Gina, sa bien-aimée Gina! le croire capable, d'une pareille félonie! Jamais Laurent ne s'en relèverait. Il aurait le droit désormais de se rouler dans toutes les fanges, d'accumuler ignominies sur ignominies: ses pires forfaits paraîtraient des bonnes oeuvres à côté de celui dont elle l'avait incriminé, et les arrêts les plus draconiens, les expiations les plus infernales, que lui vaudraient une liste d'iniquités inimaginables, lui seraient douces et clémentes comparées à la rigueur et à la cruauté de cette accusation.
Gina même ne pourrait revenir sur son erreur et réparer son injustice. Celle-ci était indélébile. N'importe quelle réhabilitation ou quelle amnistie arriverait trop tard.
VII. LA CARTOUCHERIE
Ce jour de mai, les brouillards d'un hiver exceptionnellement tenace s'étaient dissipés pour ne laisser flotter dans l'air qu'une évaporation diaphane à travers laquelle l'azur offrait une intéressante pâleur de convalescence et qui s'irisait, à la radieuse lumière, comme un pulvérin de perles fines.
Après une longue maladie contractée le lendemain de son orageux Mardi gras, Laurent, aussi convalescent que la saison, faisait sa première sortie de l'hôpital où les praticiens l'avaient sauvé malgré lui et moins, sans doute, par intérêt pour sa personne que pour triompher d'un des cas de typhus les plus opiniâtres et les plus compliqués qui se fussent rencontrés dans l'établissement.

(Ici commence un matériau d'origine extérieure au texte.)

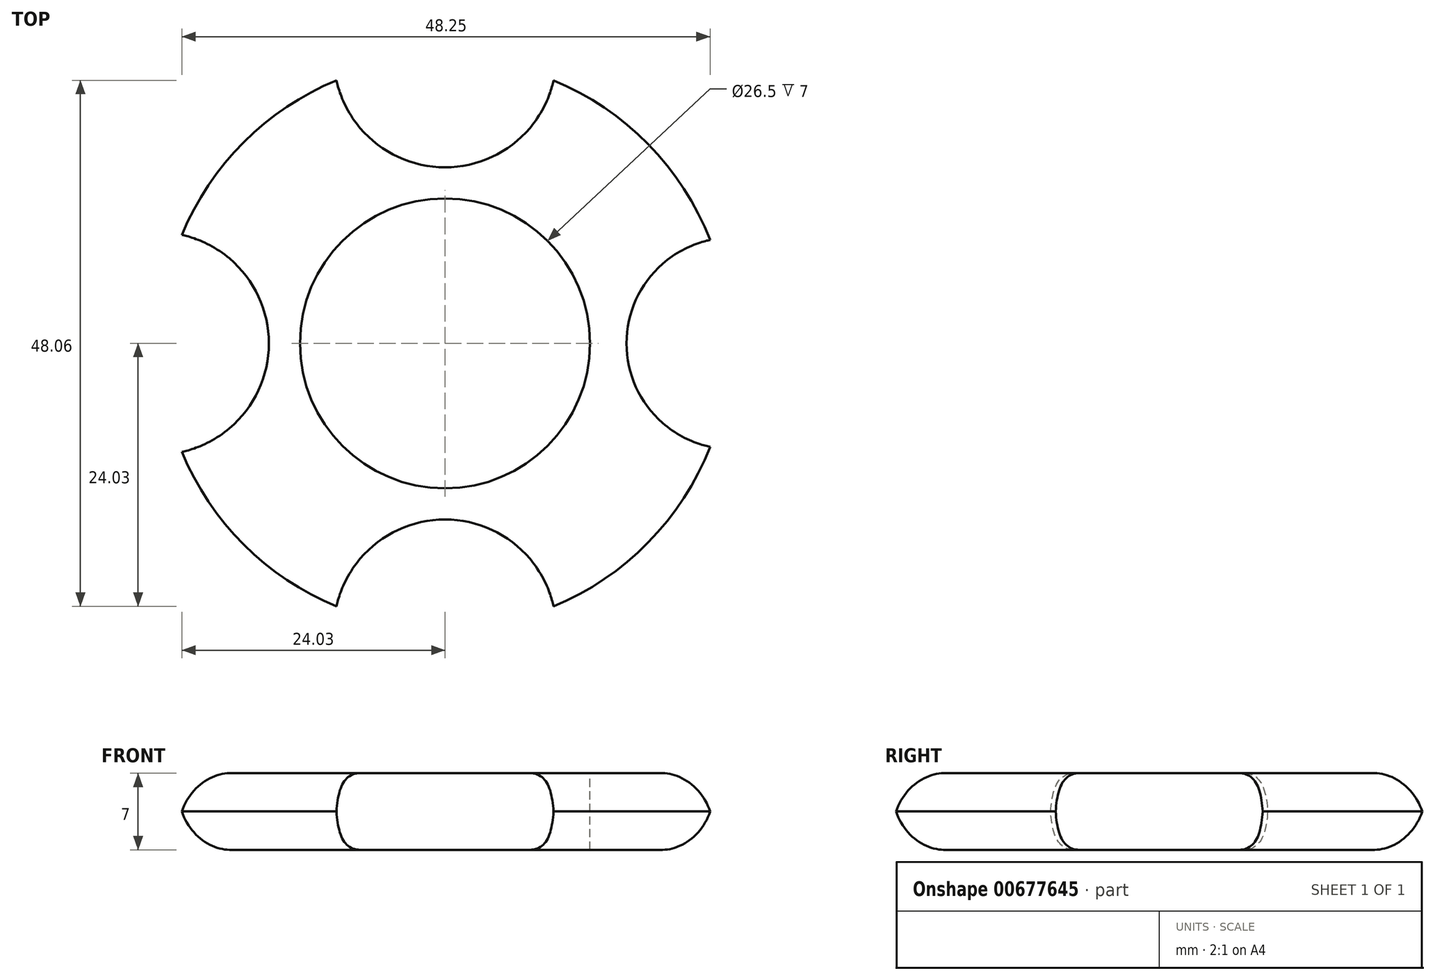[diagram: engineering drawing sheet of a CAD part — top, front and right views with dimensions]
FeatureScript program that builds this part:
annotation { "Feature Type Name" : "Feature", "Feature Type Description" : "" }
export const myFeature = defineFeature(function(context is Context, id is Id, definition is map)
    precondition{}
    {
        {
            var Q0;
            Q0=qCreatedBy(makeId("Top.planeOp"),FACE);
            var sketch = newSketch(context, id + "F0", { "sketchPlane" : qUnion([Q0])});
            skCircle(sketch, "E0", {"center": v(0, 0) * mm, "radius": 26.25 * mm});
            skSolve(sketch);
        }
        {
            var Q0;
            Q0=qSketchRegion(id+"F0",true);
            extrude(context, id + "F1", {"entities" : qUnion([Q0]), "depth" : 7 * mm, "offsetDistance" : 25.4 * mm});
        }
        {
            var Q0;
            Q0=makeQuery(id+"F1.opExtrude","CAP_FACE",FACE,{"disambiguationData":[OSD([sQuery(id+"F0.wireOp",EDGE,"E0")])],"isStart":false});
            var sketch = newSketch(context, id + "F2", { "sketchPlane" : qUnion([Q0])});
            skCircle(sketch, "E1", {"center": v(0, 0) * mm, "radius": 13.25 * mm});
            skSolve(sketch);
        }
        {
            var Q0;
            Q0=qSketchRegion(id+"F2",true);
            extrude(context, id + "F3", {"entities" : qUnion([Q0]), "operationType" : NewBodyOperationType.REMOVE, "oppositeDirection" : true, "depth" : 25.4 * mm, "offsetDistance" : 25.4 * mm});
        }
        {
            var Q0;
            Q0=makeQuery(id+"F1.opExtrude","CAP_FACE",FACE,{"disambiguationData":[OSD([sQuery(id+"F0.wireOp",EDGE,"E0")])],"isStart":false});
            var sketch = newSketch(context, id + "F4", { "sketchPlane" : qUnion([Q0])});
            skCircle(sketch, "E2", {"center": v(0, -26.25) * mm, "radius": 10.16 * mm});
            skCircle(sketch, "E3", {"center": v(-26.25, 0) * mm, "radius": 10.16 * mm});
            skCircle(sketch, "E4", {"center": v(0, 26.25) * mm, "radius": 10.16 * mm});
            skCircle(sketch, "E5", {"center": v(26.25, 0) * mm, "radius": 9.67 * mm});
            skSolve(sketch);
        }
        {
            var Q0;
            Q0=qSketchRegion(id+"F4",true);
            extrude(context, id + "F5", {"entities" : qUnion([Q0]), "operationType" : NewBodyOperationType.REMOVE, "oppositeDirection" : true, "depth" : 25.4 * mm, "offsetDistance" : 25.4 * mm});
        }
        {
            var Q0;
            {var subQ0=sQuery(id+"F0.wireOp",EDGE,"E0");Q0=makeQuery(id+"F5.boolean.opBoolean","SPLIT",EDGE,{"disambiguationData":[TD([makeQuery(id+"F1.opExtrude","SWEPT_FACE",FACE,{"disambiguationData":[OSD([subQ0])]}),makeQuery(id+"F1.opExtrude","CAP_FACE",FACE,{"disambiguationData":[OSD([subQ0])],"isStart":true}),makeQuery(id+"F5.opExtrude","SWEPT_FACE",FACE,{"disambiguationData":[OSD([sQuery(id+"F4.wireOp",EDGE,"E2")])]}),makeQuery(id+"F5.opExtrude","SWEPT_FACE",FACE,{"disambiguationData":[OSD([sQuery(id+"F4.wireOp",EDGE,"E5")])]})])],"derivedFrom":makeQuery(id+"F1.opExtrude","CAP_EDGE",EDGE,{"disambiguationData":[OSD([subQ0])],"isStart":true})});}
            var Q1;
            {var subQ0=sQuery(id+"F0.wireOp",EDGE,"E0");Q1=makeQuery(id+"F5.boolean.opBoolean","SPLIT",EDGE,{"disambiguationData":[TD([makeQuery(id+"F1.opExtrude","SWEPT_FACE",FACE,{"disambiguationData":[OSD([subQ0])]}),makeQuery(id+"F1.opExtrude","CAP_FACE",FACE,{"disambiguationData":[OSD([subQ0])],"isStart":true}),makeQuery(id+"F5.opExtrude","SWEPT_FACE",FACE,{"disambiguationData":[OSD([sQuery(id+"F4.wireOp",EDGE,"E2")])]}),makeQuery(id+"F5.opExtrude","SWEPT_FACE",FACE,{"disambiguationData":[OSD([sQuery(id+"F4.wireOp",EDGE,"E3")])]})])],"derivedFrom":makeQuery(id+"F1.opExtrude","CAP_EDGE",EDGE,{"disambiguationData":[OSD([subQ0])],"isStart":true})});}
            var Q2;
            {var subQ0=sQuery(id+"F0.wireOp",EDGE,"E0");Q2=makeQuery(id+"F5.boolean.opBoolean","SPLIT",EDGE,{"disambiguationData":[TD([makeQuery(id+"F1.opExtrude","SWEPT_FACE",FACE,{"disambiguationData":[OSD([subQ0])]}),makeQuery(id+"F1.opExtrude","CAP_FACE",FACE,{"disambiguationData":[OSD([subQ0])],"isStart":true}),makeQuery(id+"F5.opExtrude","SWEPT_FACE",FACE,{"disambiguationData":[OSD([sQuery(id+"F4.wireOp",EDGE,"E3")])]}),makeQuery(id+"F5.opExtrude","SWEPT_FACE",FACE,{"disambiguationData":[OSD([sQuery(id+"F4.wireOp",EDGE,"E4")])]})])],"derivedFrom":makeQuery(id+"F1.opExtrude","CAP_EDGE",EDGE,{"disambiguationData":[OSD([subQ0])],"isStart":true})});}
            var Q3;
            {var subQ0=sQuery(id+"F0.wireOp",EDGE,"E0");Q3=makeQuery(id+"F5.boolean.opBoolean","SPLIT",EDGE,{"disambiguationData":[TD([makeQuery(id+"F1.opExtrude","SWEPT_FACE",FACE,{"disambiguationData":[OSD([subQ0])]}),makeQuery(id+"F1.opExtrude","CAP_FACE",FACE,{"disambiguationData":[OSD([subQ0])],"isStart":false}),makeQuery(id+"F5.opExtrude","SWEPT_FACE",FACE,{"disambiguationData":[OSD([sQuery(id+"F4.wireOp",EDGE,"E3")])]}),makeQuery(id+"F5.opExtrude","SWEPT_FACE",FACE,{"disambiguationData":[OSD([sQuery(id+"F4.wireOp",EDGE,"E4")])]})])],"derivedFrom":makeQuery(id+"F1.opExtrude","CAP_EDGE",EDGE,{"disambiguationData":[OSD([subQ0])],"isStart":false})});}
            var Q4;
            {var subQ0=sQuery(id+"F0.wireOp",EDGE,"E0");Q4=makeQuery(id+"F5.boolean.opBoolean","SPLIT",EDGE,{"disambiguationData":[TD([makeQuery(id+"F1.opExtrude","SWEPT_FACE",FACE,{"disambiguationData":[OSD([subQ0])]}),makeQuery(id+"F1.opExtrude","CAP_FACE",FACE,{"disambiguationData":[OSD([subQ0])],"isStart":false}),makeQuery(id+"F5.opExtrude","SWEPT_FACE",FACE,{"disambiguationData":[OSD([sQuery(id+"F4.wireOp",EDGE,"E2")])]}),makeQuery(id+"F5.opExtrude","SWEPT_FACE",FACE,{"disambiguationData":[OSD([sQuery(id+"F4.wireOp",EDGE,"E3")])]})])],"derivedFrom":makeQuery(id+"F1.opExtrude","CAP_EDGE",EDGE,{"disambiguationData":[OSD([subQ0])],"isStart":false})});}
            var Q5;
            {var subQ0=sQuery(id+"F0.wireOp",EDGE,"E0");Q5=makeQuery(id+"F5.boolean.opBoolean","SPLIT",EDGE,{"disambiguationData":[TD([makeQuery(id+"F1.opExtrude","SWEPT_FACE",FACE,{"disambiguationData":[OSD([subQ0])]}),makeQuery(id+"F1.opExtrude","CAP_FACE",FACE,{"disambiguationData":[OSD([subQ0])],"isStart":false}),makeQuery(id+"F5.opExtrude","SWEPT_FACE",FACE,{"disambiguationData":[OSD([sQuery(id+"F4.wireOp",EDGE,"E2")])]}),makeQuery(id+"F5.opExtrude","SWEPT_FACE",FACE,{"disambiguationData":[OSD([sQuery(id+"F4.wireOp",EDGE,"E5")])]})])],"derivedFrom":makeQuery(id+"F1.opExtrude","CAP_EDGE",EDGE,{"disambiguationData":[OSD([subQ0])],"isStart":false})});}
            var Q6;
            {var subQ0=sQuery(id+"F0.wireOp",EDGE,"E0");Q6=makeQuery(id+"F5.boolean.opBoolean","SPLIT",EDGE,{"disambiguationData":[TD([makeQuery(id+"F1.opExtrude","SWEPT_FACE",FACE,{"disambiguationData":[OSD([subQ0])]}),makeQuery(id+"F1.opExtrude","CAP_FACE",FACE,{"disambiguationData":[OSD([subQ0])],"isStart":false}),makeQuery(id+"F5.opExtrude","SWEPT_FACE",FACE,{"disambiguationData":[OSD([sQuery(id+"F4.wireOp",EDGE,"E4")])]}),makeQuery(id+"F5.opExtrude","SWEPT_FACE",FACE,{"disambiguationData":[OSD([sQuery(id+"F4.wireOp",EDGE,"E5")])]})])],"derivedFrom":makeQuery(id+"F1.opExtrude","CAP_EDGE",EDGE,{"disambiguationData":[OSD([subQ0])],"isStart":false})});}
            var Q7;
            {var subQ0=sQuery(id+"F0.wireOp",EDGE,"E0");Q7=makeQuery(id+"F5.boolean.opBoolean","SPLIT",EDGE,{"disambiguationData":[TD([makeQuery(id+"F1.opExtrude","SWEPT_FACE",FACE,{"disambiguationData":[OSD([subQ0])]}),makeQuery(id+"F1.opExtrude","CAP_FACE",FACE,{"disambiguationData":[OSD([subQ0])],"isStart":true}),makeQuery(id+"F5.opExtrude","SWEPT_FACE",FACE,{"disambiguationData":[OSD([sQuery(id+"F4.wireOp",EDGE,"E4")])]}),makeQuery(id+"F5.opExtrude","SWEPT_FACE",FACE,{"disambiguationData":[OSD([sQuery(id+"F4.wireOp",EDGE,"E5")])]})])],"derivedFrom":makeQuery(id+"F1.opExtrude","CAP_EDGE",EDGE,{"disambiguationData":[OSD([subQ0])],"isStart":true})});}
            fillet(context, id + "F6", {"entities" : qUnion([Q0, Q1, Q2, Q3, Q4, Q5, Q6, Q7]), "radius" : 5.08 * mm, "tangentPropagation" : true, "allowEdgeOverflow" : false});
        }
    });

Remis sur pied, rendu à la vie du dehors, il semblait revenir d'un long et périlleux voyage, comme amnistié d'un exil qui aurait duré des années. Aussi jamais, même le jour de sa rentrée à Anvers, la métropole ne lui était apparue sous cet aspect de puissance, de splendeur et de sérénité. Au port, l'activité se ressentait de la température printanière. La famine récente causée par le blocus de l'Escaut n'avait pas persisté après la débâcle des glaces. Plus que jamais la rade et les docks regorgeaient de navires et une recrudescence formidable succédait à la longue accalmie du trafic.
Les ouvriers travaillaient sans souffrance, heureux de dépenser leurs forces, considérant aujourd'hui la corvée, si souvent pénible, comme une gymnastique rendant l'élasticité a leurs membres longtemps engourdis.

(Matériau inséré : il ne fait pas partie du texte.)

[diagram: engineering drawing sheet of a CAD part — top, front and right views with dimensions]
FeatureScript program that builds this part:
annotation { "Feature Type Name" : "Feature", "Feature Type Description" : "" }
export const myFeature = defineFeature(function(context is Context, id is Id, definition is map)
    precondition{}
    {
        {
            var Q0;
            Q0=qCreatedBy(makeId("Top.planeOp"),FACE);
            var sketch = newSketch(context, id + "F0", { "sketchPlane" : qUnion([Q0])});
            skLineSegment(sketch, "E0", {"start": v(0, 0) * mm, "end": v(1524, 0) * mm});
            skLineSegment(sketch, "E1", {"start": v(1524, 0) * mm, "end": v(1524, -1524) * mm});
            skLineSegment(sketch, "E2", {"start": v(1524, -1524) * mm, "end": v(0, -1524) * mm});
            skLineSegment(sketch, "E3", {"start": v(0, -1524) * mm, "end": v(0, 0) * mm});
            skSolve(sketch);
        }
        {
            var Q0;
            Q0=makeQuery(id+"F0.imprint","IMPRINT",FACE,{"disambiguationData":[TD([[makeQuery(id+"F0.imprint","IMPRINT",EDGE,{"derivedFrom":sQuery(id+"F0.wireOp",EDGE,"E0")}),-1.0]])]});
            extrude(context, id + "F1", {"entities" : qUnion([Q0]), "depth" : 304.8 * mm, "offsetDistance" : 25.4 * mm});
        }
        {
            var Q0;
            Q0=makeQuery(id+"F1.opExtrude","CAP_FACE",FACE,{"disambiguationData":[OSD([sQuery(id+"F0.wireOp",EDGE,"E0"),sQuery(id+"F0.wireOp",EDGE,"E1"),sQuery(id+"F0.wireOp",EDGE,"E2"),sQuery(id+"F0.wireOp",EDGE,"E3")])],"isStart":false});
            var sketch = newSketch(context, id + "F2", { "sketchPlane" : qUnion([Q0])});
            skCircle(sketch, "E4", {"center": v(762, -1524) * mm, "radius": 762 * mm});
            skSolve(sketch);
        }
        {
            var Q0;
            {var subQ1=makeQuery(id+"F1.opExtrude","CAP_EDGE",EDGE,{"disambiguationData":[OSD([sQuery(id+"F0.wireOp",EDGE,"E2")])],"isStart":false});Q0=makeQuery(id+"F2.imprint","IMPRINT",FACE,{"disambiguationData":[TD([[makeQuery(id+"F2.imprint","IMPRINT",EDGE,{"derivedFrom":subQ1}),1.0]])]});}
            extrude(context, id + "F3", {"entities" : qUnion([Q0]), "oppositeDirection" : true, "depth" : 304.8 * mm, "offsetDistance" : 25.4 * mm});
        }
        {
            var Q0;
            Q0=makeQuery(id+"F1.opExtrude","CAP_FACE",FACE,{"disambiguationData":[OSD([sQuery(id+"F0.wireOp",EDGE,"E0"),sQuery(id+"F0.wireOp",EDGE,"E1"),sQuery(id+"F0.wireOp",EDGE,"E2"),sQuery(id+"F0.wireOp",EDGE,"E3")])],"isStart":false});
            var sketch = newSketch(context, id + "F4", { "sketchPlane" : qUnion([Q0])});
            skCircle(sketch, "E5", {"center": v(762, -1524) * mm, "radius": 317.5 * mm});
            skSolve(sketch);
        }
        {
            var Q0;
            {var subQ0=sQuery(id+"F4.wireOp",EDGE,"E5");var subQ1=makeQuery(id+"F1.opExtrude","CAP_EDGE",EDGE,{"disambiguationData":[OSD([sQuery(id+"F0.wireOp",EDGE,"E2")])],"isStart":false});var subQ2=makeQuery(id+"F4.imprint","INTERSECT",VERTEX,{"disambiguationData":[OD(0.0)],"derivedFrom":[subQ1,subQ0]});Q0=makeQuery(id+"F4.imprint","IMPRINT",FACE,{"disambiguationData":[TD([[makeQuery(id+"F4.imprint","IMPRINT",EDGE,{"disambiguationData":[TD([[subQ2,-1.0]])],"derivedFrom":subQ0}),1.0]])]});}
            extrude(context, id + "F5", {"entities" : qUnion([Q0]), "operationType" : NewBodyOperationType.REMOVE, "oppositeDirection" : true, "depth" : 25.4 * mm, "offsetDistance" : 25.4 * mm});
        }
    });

Même les émigrants, stationnant aux portes des consulats, semblaient à Paridael moins pitoyables, plus résignés que de coutume.
Passant devant le Coin des Paresseux, il constata que tous les habitués en étaient absents.
Leur roi, chômeur permanent, ne travaillant pas quand les paresseux les plus fieffés se laissaient embaucher, dérogeait exceptionnellement à sa fainéantise. Cette constatation humilia quelque peu Laurent Paridael. Il demeurait l'unique bourdon de la ruche en pleine activité. Il lui tardait de se régénérer par le travail.